Page MenuHomePhabricator

Review labsdb1005 MariaDB configuration against prod standards
Closed, ResolvedPublic

Description

MariaDB is not maintained for Jessie and labsdb1005 is Jessie.

We're afraid we might be missing some settings that are used in Stretch, which could be causing the latest outages we've seen.

This task is to sync up with DBAs and identify potential improvements (including evaluating upgrade to Stretch).

Event Timeline

Worse, we may very well have the settings that are used in Stretch, and the settings may not apply well to our version of MariaDB.

If our hardware issues clear up, the highest priority is on moving this DB to stretch and friends T216173
Until then...

Besides evaluating against typical standards, a general healthcheck, if possible from @jcrespo or @Marostegui might help things until we can get this moved. Moving things and possibly per-user limits as in T216170 are likely ways forward, however extreme slowness and some odd timeouts were reported before the outage. I don't know what might have been causing them.

Our MariaDB configuration is almost essentially the same in any mariadb version. Our concern with jessie is that upgrades not happening means exposure to vulns (on the mariadb server).

At this moment, I've been getting reports of ridiculously slow query times even against unique indexes. We are still running table repair (against very large tables), so we are hoping that's what's up. However, I'm wondering if the performance of this thing is the real cause of the connection pileup. Hard to tell right now with repairs underway.

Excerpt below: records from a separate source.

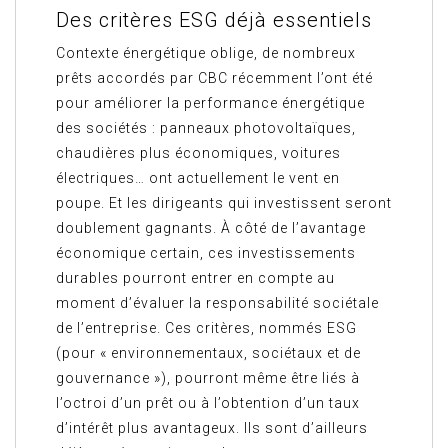
Des critères ESG déjà essentiels
Contexte énergétique oblige, de nombreux
prêts accordés par CBC récemment l’ont été
pour améliorer la performance énergétique
des sociétés : panneaux photovoltaïques,
chaudières plus économiques, voitures
électriques… ont actuellement le vent en
poupe. Et les dirigeants qui investissent seront
doublement gagnants. À côté de l’avantage
économique certain, ces investissements
durables pourront entrer en compte au
moment d’évaluer la responsabilité sociétale
de l’entreprise. Ces critères, nommés ESG
(pour « environnementaux, sociétaux et de
gouvernance »), pourront même être liés à
l’octroi d’un prêt ou à l’obtention d’un taux
d’intérêt plus avantageux. Ils sont d’ailleurs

There were reports of this happening earlier, but none prove whether the slowness is the chicken or the egg. There are definitely "timeout" errors where there shouldn't be any in some places before the connections filled up.

We also found this T216202, but it's just one disk...

I've stopped the repair, it is not possible to run it with so many ongoing queris, that will create matadata locking. I have also killed some queries.

Bstorm claimed this task.

The question around this issue appears to have been answered, and the master is now on Stretch which helps.